Tuesday, Aug. 4, 1998 | 10:39 a.m.

Confusion among elected officials remains high amid recent Nevada Ethics Commission rulings that set higher standards for disclosing potential conflicts of interest.

One veteran of 17 years in office, Clark County Commissioner Bruce Woodbury, has decided to get some answers.

Woodbury on Monday sent the ethics panel a three-page letter asking it to explain the decisions that suggest elected officials now must disclose whether those coming before them on business have contributed to their campaigns.

"I feel compelled to express to you the concern and uncertainty, which virtually all elected officials in Nevada must now feel regarding this subject and to seek your detailed guidance if you choose to require any disclosure beyond that which is already required by the state campaign contribution and expenditure laws," Woodbury wrote.

"As a practical matter, such a requirement could well create a chaotic situation where the elected officials will have to spend much more time in determining if a matter under consideration somehow affects the interests of a contributor or someone connected to the contributor, than on the substantive merits of the issue being considered.

"If the door to this Pandora's box is opened, there will be no end to the complications and problems that will be presented."

In his case, Woodbury said, he has probably received thousands of campaign contributions since first being elected in 1981 and has voted on more than 100,000 agenda items as a member of a dozen different public boards.

He said it's nearly impossible for him to keep track of all of his contributors and their companies that come before the County Commission.

The confusion over public disclosure first surfaced in late June after the Ethics Commission found that County Commissioners Yvonne Atkinson Gates and Lance Malone had violated ethics laws in last summer's vote on lucrative D Gate concessions at McCarran International Airport.

Gates was cited for not revealing her relationships with Michael Chambliss, her campaign consultant, and Judy Klein, a well-connected political supporter, before voting to give them concessions.

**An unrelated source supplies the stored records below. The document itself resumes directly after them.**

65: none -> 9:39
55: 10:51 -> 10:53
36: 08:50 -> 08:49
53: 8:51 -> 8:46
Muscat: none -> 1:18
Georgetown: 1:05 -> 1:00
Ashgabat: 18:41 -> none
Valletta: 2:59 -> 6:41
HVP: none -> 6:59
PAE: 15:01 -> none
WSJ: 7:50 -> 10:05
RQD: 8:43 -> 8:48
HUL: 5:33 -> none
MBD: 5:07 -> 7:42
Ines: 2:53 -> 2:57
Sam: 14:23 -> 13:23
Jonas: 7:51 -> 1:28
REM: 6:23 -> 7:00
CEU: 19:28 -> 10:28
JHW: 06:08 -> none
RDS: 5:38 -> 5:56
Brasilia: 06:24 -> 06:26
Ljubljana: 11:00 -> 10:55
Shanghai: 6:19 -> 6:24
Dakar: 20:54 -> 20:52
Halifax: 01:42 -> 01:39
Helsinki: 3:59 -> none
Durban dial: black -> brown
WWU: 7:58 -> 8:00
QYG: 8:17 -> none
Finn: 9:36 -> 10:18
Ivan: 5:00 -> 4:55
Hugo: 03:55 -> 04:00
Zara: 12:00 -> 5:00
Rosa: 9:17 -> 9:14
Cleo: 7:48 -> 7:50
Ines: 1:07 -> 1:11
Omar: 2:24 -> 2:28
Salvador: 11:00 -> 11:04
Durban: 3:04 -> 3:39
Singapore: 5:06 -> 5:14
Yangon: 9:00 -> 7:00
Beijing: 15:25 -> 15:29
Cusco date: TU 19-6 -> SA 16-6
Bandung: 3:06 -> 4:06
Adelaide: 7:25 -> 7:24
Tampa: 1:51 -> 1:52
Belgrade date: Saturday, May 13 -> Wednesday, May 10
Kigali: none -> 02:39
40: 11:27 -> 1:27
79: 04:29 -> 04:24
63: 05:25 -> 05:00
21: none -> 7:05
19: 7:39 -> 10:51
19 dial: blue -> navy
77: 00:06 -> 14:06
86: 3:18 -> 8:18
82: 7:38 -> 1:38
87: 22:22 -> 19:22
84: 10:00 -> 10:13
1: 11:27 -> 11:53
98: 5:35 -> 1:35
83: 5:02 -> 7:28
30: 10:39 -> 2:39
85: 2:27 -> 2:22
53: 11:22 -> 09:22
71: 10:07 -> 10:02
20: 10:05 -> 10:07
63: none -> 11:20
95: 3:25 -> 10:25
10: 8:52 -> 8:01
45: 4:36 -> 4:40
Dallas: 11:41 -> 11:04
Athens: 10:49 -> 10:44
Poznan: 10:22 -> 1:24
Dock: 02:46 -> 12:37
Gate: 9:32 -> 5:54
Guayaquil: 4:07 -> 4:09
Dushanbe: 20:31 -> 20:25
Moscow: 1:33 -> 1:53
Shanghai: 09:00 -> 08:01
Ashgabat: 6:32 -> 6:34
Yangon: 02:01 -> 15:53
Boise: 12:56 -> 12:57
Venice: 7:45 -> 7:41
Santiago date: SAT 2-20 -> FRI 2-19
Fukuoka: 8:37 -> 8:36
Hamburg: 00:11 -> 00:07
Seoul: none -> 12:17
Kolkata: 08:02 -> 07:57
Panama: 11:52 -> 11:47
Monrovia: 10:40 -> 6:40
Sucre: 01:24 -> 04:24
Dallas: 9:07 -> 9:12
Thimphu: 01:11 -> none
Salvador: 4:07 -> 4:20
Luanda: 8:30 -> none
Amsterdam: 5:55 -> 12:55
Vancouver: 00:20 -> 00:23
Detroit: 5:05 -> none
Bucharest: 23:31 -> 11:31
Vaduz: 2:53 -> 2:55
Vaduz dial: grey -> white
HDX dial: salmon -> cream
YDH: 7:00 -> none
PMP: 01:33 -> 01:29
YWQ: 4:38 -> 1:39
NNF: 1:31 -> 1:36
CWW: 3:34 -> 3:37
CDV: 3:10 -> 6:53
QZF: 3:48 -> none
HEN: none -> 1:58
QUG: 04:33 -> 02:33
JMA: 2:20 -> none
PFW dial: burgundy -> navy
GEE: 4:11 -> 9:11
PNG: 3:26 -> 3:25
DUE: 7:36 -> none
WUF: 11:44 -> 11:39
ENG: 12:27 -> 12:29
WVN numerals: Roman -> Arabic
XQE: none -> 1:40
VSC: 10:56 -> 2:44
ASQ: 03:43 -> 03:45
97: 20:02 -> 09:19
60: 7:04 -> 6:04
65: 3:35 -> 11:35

Malone was called on the carpet for doing the same thing for Gay Reber, a longtime friend of his wife.

At a County Liquor and Gaming Licensing Board meeting two days after the ethics ruling, a rattled Gates and Commissioner Myrna Williams decided to make some voluntarily disclosures. Each revealed a long list of applicants on the agenda who had contributed to their campaigns.

"Until the Ethics Commission's recent actions in the Gates-Malone matter, I am not aware of such disclosures being made by the other county commissioners, city council members, state legislators, judges or any of the other state or local elected officials throughout Nevada," Woodbury wrote.

Late last month, the ethics panel added to the furor, when it put Las Vegas Mayor Jan Laverty Jones and the four other members of the City Council on the hot seat.

The commission voted to hold an Aug. 14 hearing on whether all five violated ethics laws when they failed to disclose they had received campaign contributions from the Boyd Group before voting against a matter the gaming company had opposed.

Woodbury suggested there is no legal basis for forcing an elected official to make those kind of disclosures.

"Of course, if I am wrong in my analysis, it will certainly not be the first or last time," Woodbury said. "Therefore, if you disagree and determine that disclosure of campaign contributions will be required from now on, I am requesting your opinion, as detailed as possible, as to the circumstances under which it will be required."

Woodbury provided the ethics panel with a list of a dozen questions he said needed to be answered.